Against that backdrop, I realise it may – at first glance – seem a little naive to start a discussion about what the profession may look like in 2050. But that is what we are kicking off this week in Pulse.

Why? Because at a time of stress, it is tempting to drop anchor, batten down the hatches and wait for the storm to pass. General practice feels buffeted from all sides at the moment so the profession’s instinct may be to narrow, rather than widen, its horizons.

And with good reason. Successive governments have seemed to do their utmost to undermine the profession, at times actively participating in its denigration and maligning its place in the NHS. Systematic underfunding and a failure to plan adequately for the future has resulted in a major crisis of workload and morale in general practice. Something that may take years to heal, even if there is the political will to reverse it.

But there has to be a future for the profession. The relationship GPs have with their patients continues to be the most popular part of the NHS, according to 2014 figures published by the King’s Fund, and is acknowledged by all but the most cynical as the bedrock of the whole system. Yet the UK population is surviving longer and in the future patients will present with more complex, long-term conditions that require sophisticated management and support in the community.
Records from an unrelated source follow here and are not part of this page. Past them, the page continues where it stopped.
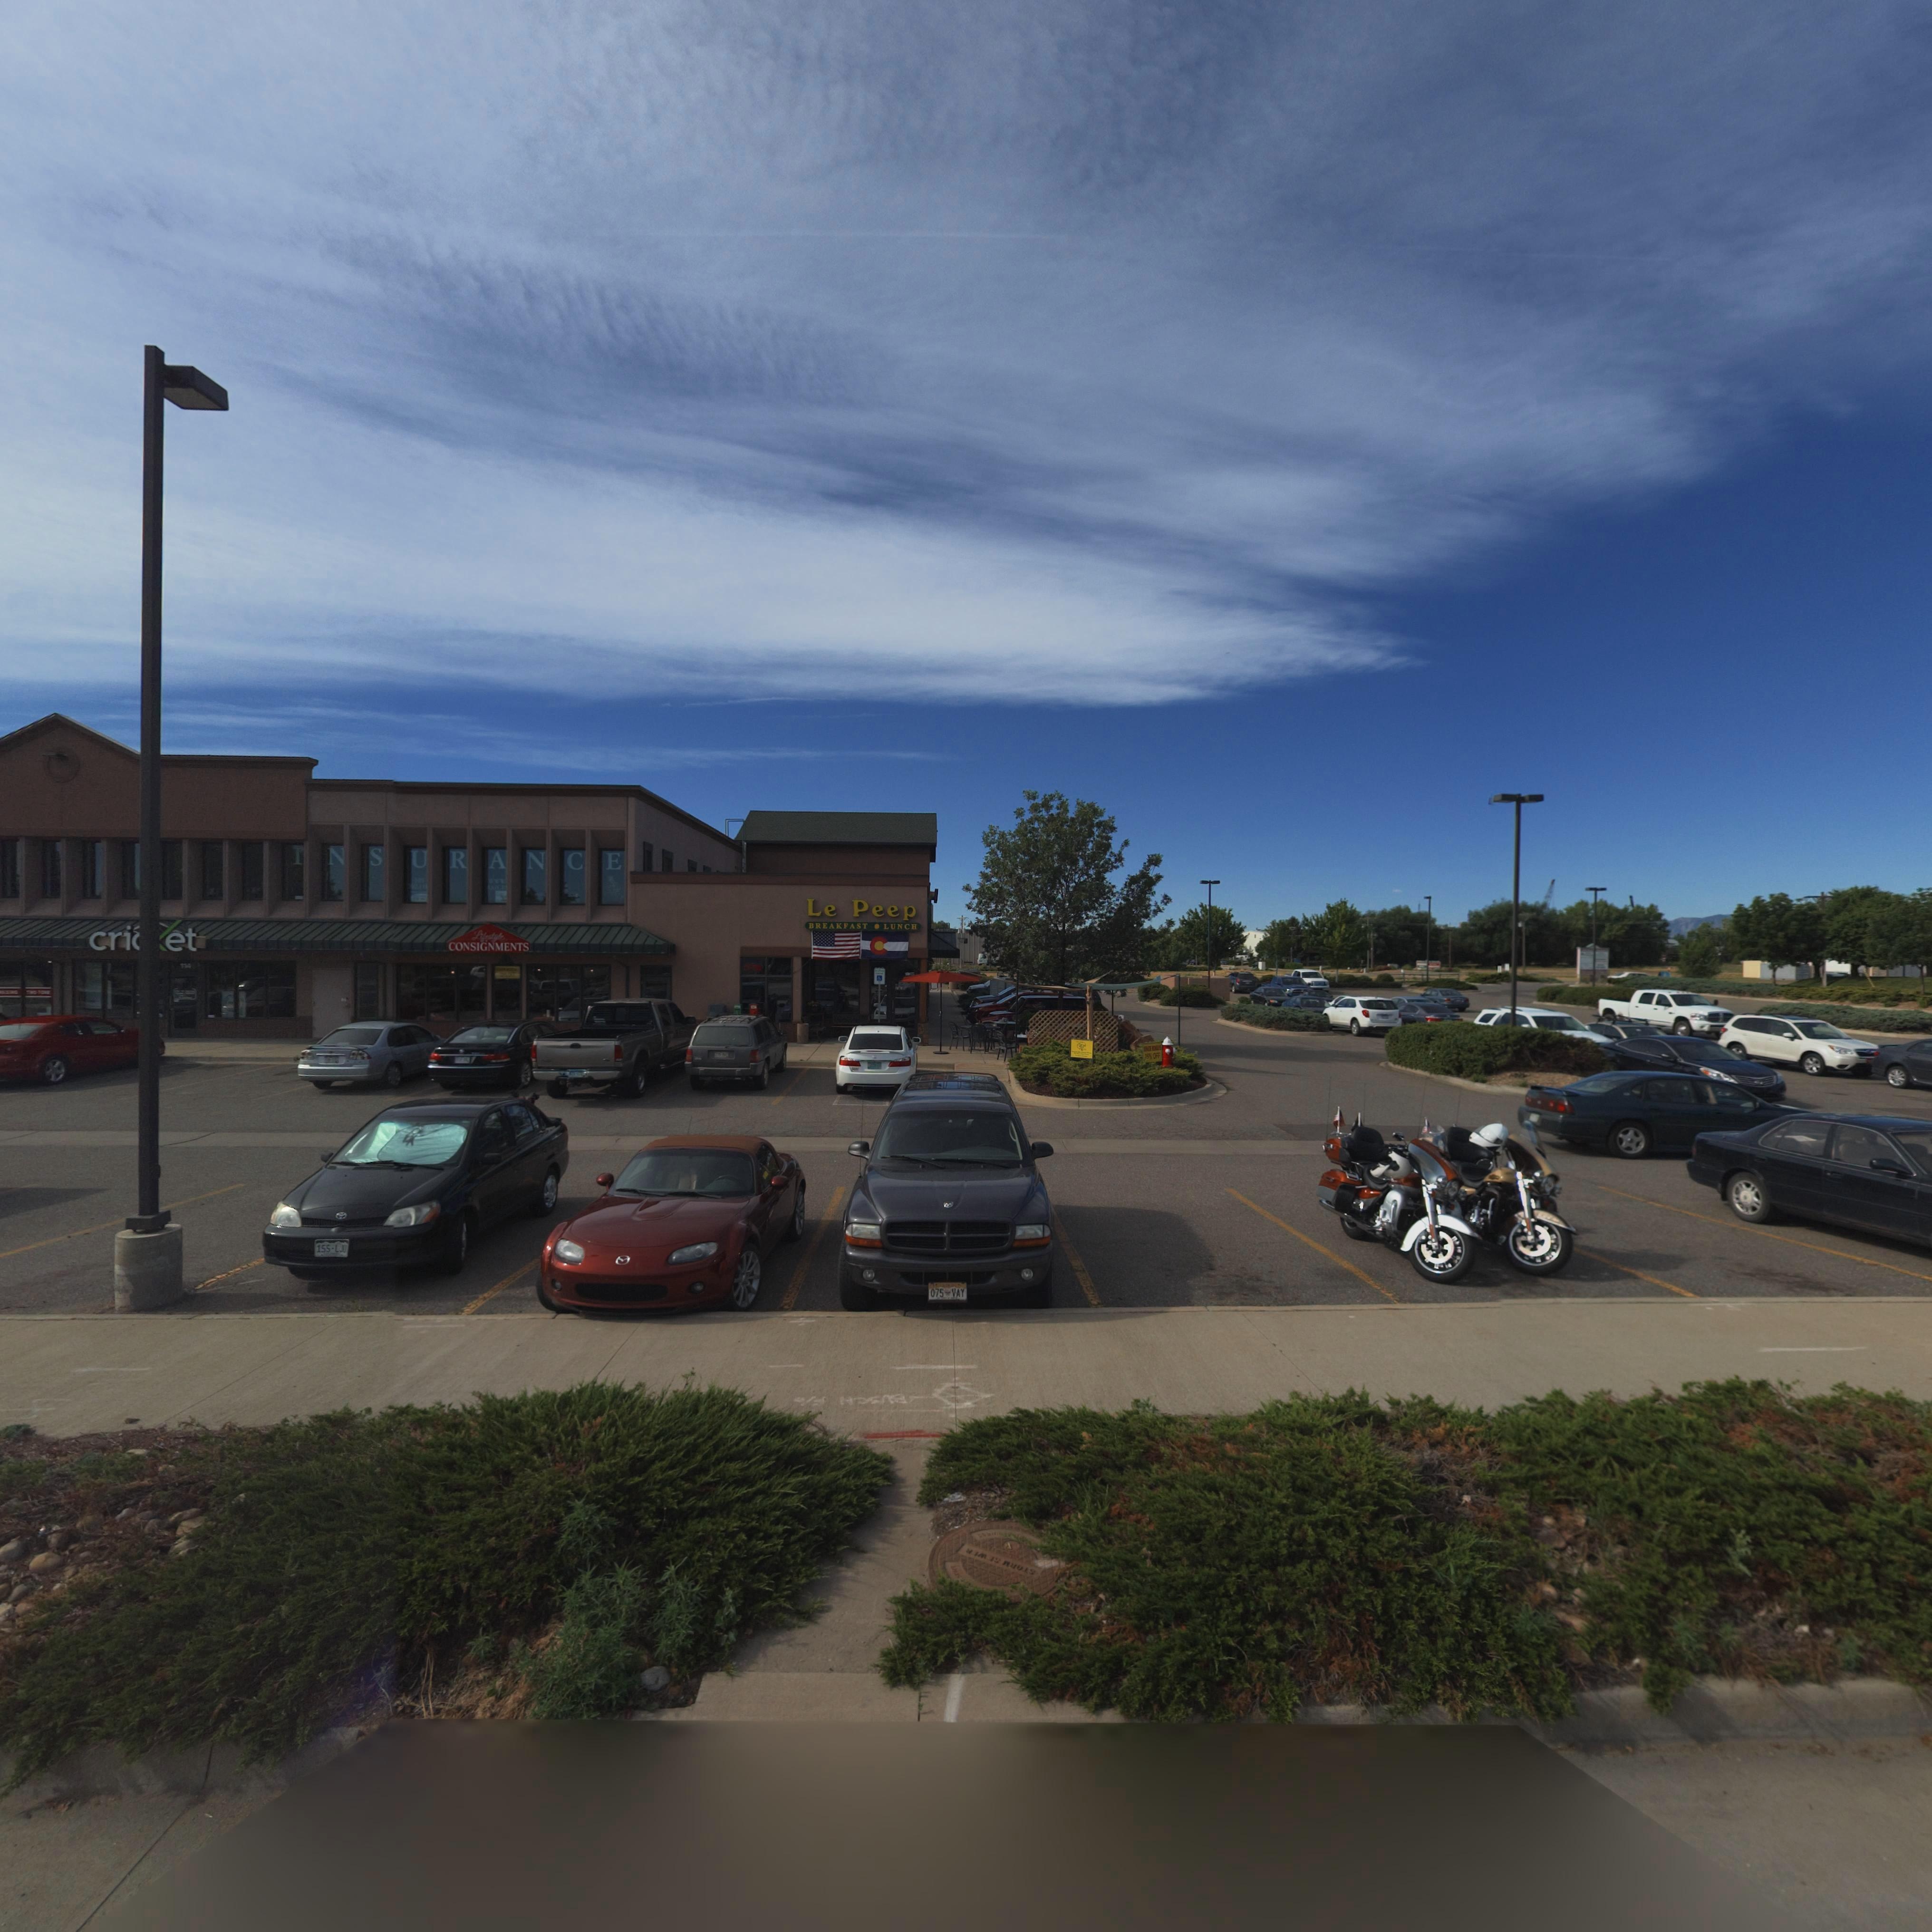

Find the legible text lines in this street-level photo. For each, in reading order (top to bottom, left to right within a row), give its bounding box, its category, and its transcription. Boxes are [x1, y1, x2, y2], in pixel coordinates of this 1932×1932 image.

[806, 898, 918, 921] BusinessName: Le Peep
[88, 924, 135, 952] BusinessName: cri
[164, 927, 198, 954] BusinessName: et
[449, 941, 529, 952] BusinessName: CONSIGNMENTS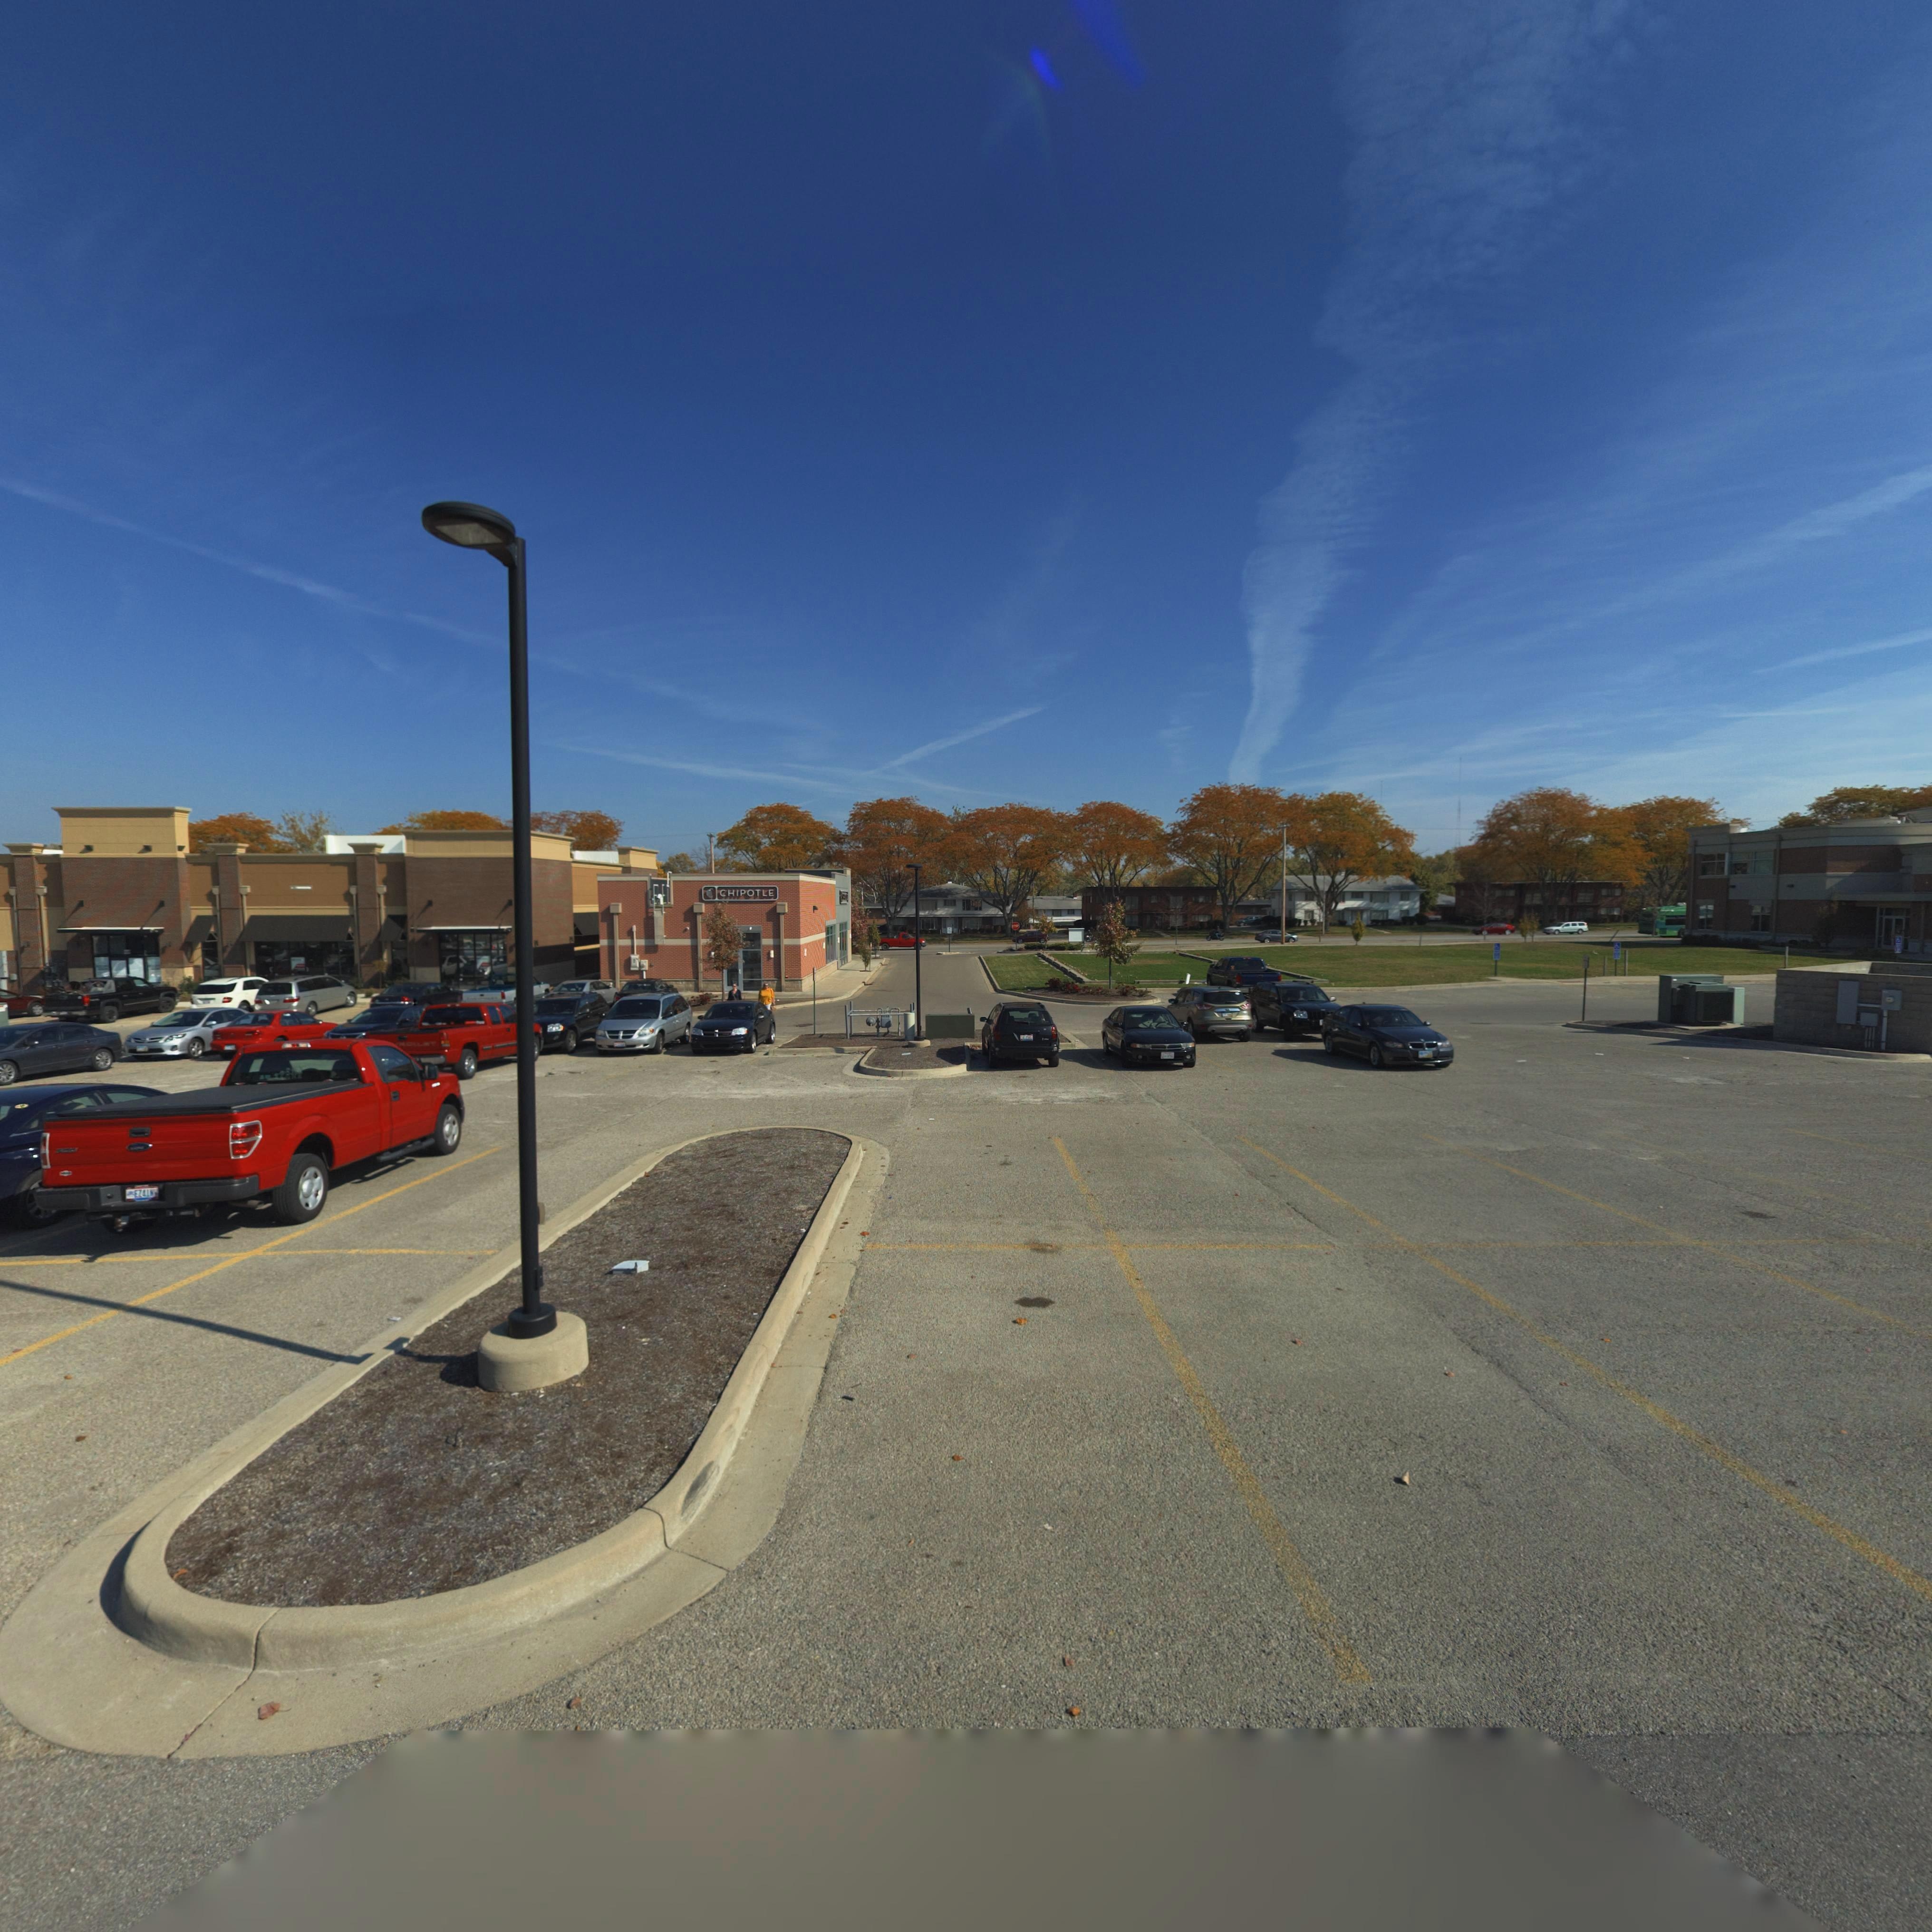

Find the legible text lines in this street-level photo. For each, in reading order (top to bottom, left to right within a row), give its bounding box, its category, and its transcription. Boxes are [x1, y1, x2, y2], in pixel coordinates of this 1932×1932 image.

[719, 888, 775, 898] StreetNumber: CHIPOTLE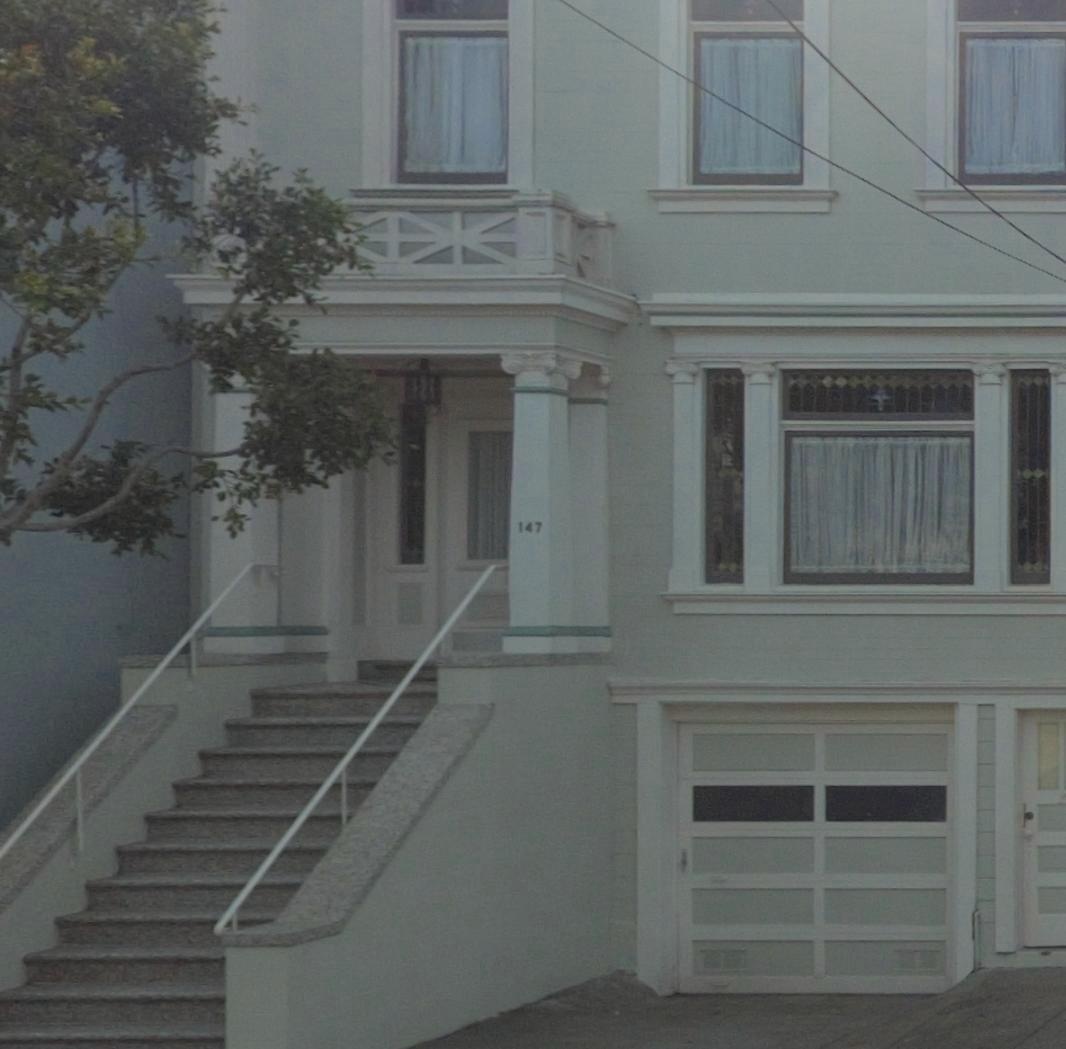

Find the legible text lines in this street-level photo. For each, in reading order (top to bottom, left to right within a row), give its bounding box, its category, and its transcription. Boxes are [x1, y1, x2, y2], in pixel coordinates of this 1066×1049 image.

Something has to bridge that gap.

So we asked a group of GPs and other experts to speculate on what the service might look like in 2050. We wanted a glimpse of the prospects for medicine, practice premises and being a generalist doctor in 35 years’ time.

Far from predicting Armageddon, many came up with inspired applications for technology that is being developed now. The ideas range from the increasing use of avatars to the rise of personalised care guided by genomic medicine. It shows that, given adequate resources and the headroom to think laterally, there is plenty of enthusiasm for strengthening general practice and developing new ways to interact with patients and improve patient care.

And in all the responses we received, one thing rang clear amid the whizz-bang solutions. An unshakeable principle that will remain at the heart of general practice even in 35 years’ time. Everyone agreed that nothing can replace the time-honoured face-to-face GP consultation as the central pillar of how patients access the NHS and discuss their diagnosis and treatment. And that – in this time of great uncertainty – must be a good sign.